One can explain the ordering of the two mean first hitting times as follows.
The appearance of a word may be modeled through the sequence of the lengthes of the longest prefixes of this word achieved at each time. If the word to reach is U=HHHH
then the word W=HTTHTHHTTTTH
of your example yields the sequence $(0,1,0,0,1,0,1,2,0,0,0,0,1)$. If the word to reach is V=HTHT
then W
yields the sequence $(0,1,2,0,1,2,3,1,2,0,0,0,1)$.

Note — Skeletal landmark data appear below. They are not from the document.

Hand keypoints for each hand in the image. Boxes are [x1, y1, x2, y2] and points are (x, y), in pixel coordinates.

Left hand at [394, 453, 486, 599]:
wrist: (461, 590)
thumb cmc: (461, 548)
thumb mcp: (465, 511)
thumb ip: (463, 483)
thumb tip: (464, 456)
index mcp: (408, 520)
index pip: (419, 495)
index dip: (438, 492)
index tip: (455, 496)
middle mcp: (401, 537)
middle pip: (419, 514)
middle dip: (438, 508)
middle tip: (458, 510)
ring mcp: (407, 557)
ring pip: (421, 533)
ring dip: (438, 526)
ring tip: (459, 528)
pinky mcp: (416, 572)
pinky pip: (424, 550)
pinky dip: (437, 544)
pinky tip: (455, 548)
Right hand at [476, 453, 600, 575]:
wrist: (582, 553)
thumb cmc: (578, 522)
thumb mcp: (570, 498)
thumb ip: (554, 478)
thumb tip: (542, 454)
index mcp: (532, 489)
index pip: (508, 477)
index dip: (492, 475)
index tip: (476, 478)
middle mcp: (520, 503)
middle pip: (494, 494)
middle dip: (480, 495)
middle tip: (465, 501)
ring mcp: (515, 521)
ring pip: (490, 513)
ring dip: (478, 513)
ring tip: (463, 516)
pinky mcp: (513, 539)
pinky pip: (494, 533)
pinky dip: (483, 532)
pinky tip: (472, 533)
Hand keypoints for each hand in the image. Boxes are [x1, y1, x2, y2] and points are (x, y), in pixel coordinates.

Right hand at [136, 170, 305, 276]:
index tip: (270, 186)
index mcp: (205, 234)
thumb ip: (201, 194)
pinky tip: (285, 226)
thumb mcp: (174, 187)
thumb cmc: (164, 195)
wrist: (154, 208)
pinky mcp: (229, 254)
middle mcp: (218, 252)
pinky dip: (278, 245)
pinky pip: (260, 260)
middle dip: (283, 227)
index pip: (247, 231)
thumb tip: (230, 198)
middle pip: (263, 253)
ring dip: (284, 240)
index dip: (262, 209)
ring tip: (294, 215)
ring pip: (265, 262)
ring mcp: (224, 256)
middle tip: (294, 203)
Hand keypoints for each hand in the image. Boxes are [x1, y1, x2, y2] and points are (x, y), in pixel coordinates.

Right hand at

In both cases the resulting sequence is a Markov chain on the state space $\{0,1,2,3,4\}$ and one asks for the mean hitting time of state $4$ starting from state $0$. The transition probabilities of the valid transitions are all $\frac12$. The transitions valid in both models are $0\to0$, $0\to1$, $1\to2$, $2\to0$, $2\to3$ and $3\to4$. The transitions valid in model U
only are $1\to0$ and $3\to0$. The transitions valid in model V
only are $1\to1$ and $3\to1$.
One can couple the two Markov chains in such a way that they both perform steps $n\to n+1$ simultaneously. Then the position of the V
Markov chain is at least as high as the position of the U
Markov chain at the same time. Hence the V
chain reaches $4$ sooner, in the mean.
Caveat: this coupling does not mean that the V
sequence of a given word is always at least as high as the U
sequence, only that one can find two processes $(U_n)_n$ and $(V_n)_n$ such that $(U_n)_n$ is distributed like the sequence of the lengthes of the prefixes of U
, $(V_n)_n$ is distributed like the sequence of the lengthes of the prefixes of V
, and $U_n\geqslant V_n$ almost surely, for every $n$.

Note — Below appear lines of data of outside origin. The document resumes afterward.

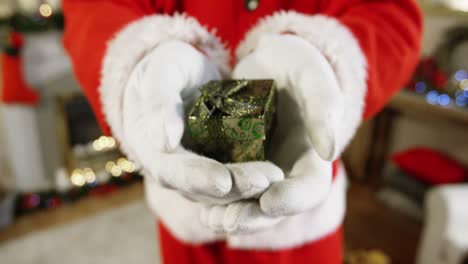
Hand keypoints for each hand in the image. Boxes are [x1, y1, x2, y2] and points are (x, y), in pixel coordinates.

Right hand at [122, 40, 282, 204]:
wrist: (179, 73)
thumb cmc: (166, 67)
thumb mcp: (161, 73)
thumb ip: (159, 102)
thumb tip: (164, 142)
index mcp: (151, 149)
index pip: (173, 171)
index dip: (198, 178)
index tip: (224, 181)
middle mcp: (171, 168)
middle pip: (201, 188)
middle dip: (234, 187)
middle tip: (266, 180)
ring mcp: (194, 170)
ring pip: (220, 190)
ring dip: (247, 188)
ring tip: (275, 178)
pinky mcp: (216, 165)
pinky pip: (233, 179)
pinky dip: (252, 180)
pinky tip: (275, 177)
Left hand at [201, 34, 342, 233]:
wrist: (268, 63)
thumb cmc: (297, 66)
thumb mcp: (312, 76)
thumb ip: (324, 106)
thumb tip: (329, 151)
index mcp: (310, 158)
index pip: (309, 188)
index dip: (292, 199)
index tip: (270, 201)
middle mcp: (284, 172)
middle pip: (273, 207)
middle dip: (252, 216)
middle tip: (229, 221)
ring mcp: (257, 170)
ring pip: (245, 202)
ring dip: (228, 213)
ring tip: (209, 218)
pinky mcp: (232, 163)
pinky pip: (222, 186)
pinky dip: (210, 196)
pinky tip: (196, 199)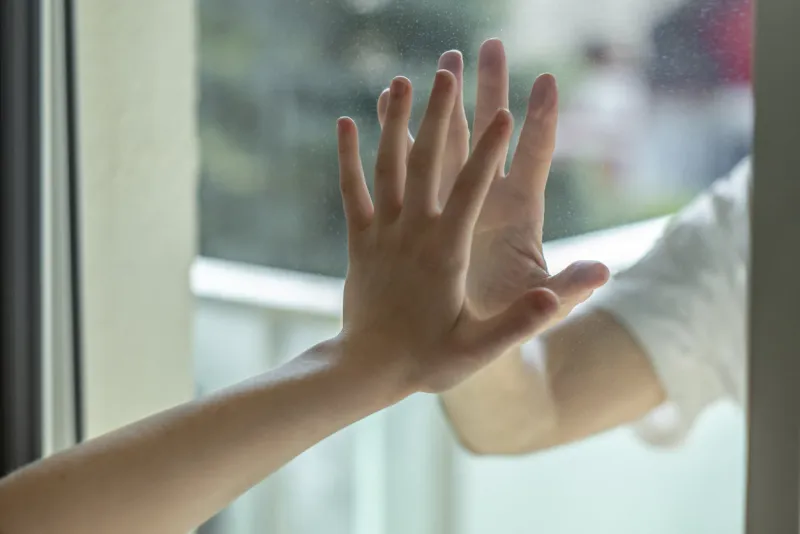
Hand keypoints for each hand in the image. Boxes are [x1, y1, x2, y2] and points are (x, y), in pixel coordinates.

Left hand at [337, 71, 558, 393]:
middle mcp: (412, 233)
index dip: (489, 151)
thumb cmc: (427, 361)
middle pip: (427, 163)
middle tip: (450, 70)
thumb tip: (558, 297)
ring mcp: (382, 233)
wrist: (366, 370)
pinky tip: (347, 122)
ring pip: (388, 167)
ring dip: (396, 122)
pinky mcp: (360, 240)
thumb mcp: (479, 349)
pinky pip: (352, 190)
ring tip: (402, 81)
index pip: (471, 190)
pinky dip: (348, 156)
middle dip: (441, 115)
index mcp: (445, 251)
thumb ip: (520, 321)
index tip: (506, 112)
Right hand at [377, 39, 609, 331]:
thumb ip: (564, 291)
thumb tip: (602, 273)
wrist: (460, 341)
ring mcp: (451, 202)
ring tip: (432, 66)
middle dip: (487, 90)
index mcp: (519, 213)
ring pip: (443, 142)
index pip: (535, 155)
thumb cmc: (504, 325)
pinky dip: (391, 139)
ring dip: (437, 105)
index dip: (541, 120)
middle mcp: (486, 197)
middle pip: (488, 132)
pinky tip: (377, 111)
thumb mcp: (537, 309)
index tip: (546, 81)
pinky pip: (401, 168)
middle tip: (484, 47)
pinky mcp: (419, 214)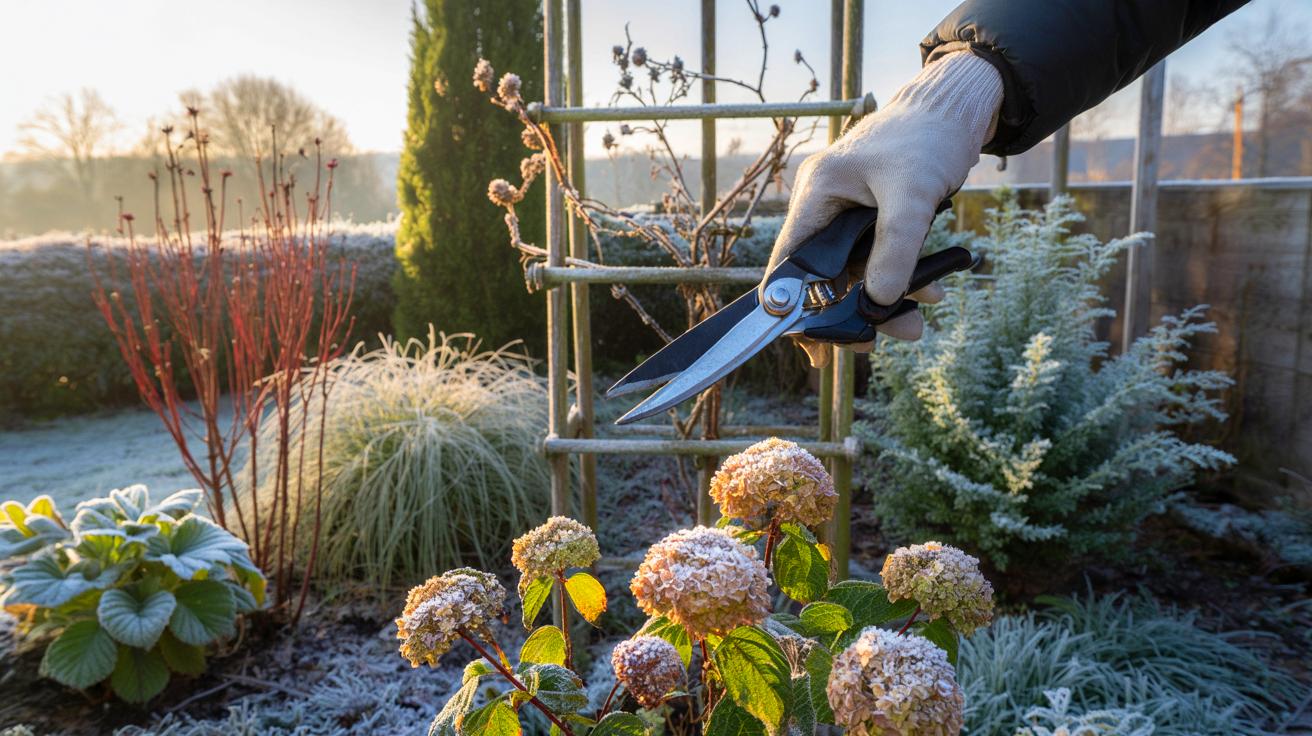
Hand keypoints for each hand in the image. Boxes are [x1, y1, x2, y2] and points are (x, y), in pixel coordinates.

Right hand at [765, 51, 1002, 365]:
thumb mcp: (914, 196)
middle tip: (879, 341)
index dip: (794, 304)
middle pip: (825, 274)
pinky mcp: (873, 214)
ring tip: (915, 323)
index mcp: (817, 192)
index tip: (812, 341)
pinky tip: (929, 293)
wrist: (958, 107)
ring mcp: (848, 210)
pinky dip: (901, 276)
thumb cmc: (930, 137)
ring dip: (885, 296)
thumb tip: (879, 303)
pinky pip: (879, 257)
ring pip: (856, 270)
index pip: (790, 260)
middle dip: (855, 308)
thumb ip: (896, 250)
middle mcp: (825, 203)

A consequence of this simultaneous construction of the hitting times $T_U$ and $T_V$ is that, for every $t$, $\mathrm P(T_U\geqslant t)\leqslant\mathrm P(T_V\geqslant t)$. Hence $\mathrm E(T_V^k)\geqslant\mathrm E(T_U^k)$ for every nonnegative $k$ and, more generally, $\mathrm E(a(T_V))\geqslant\mathrm E(a(T_U))$, for every nondecreasing $a$.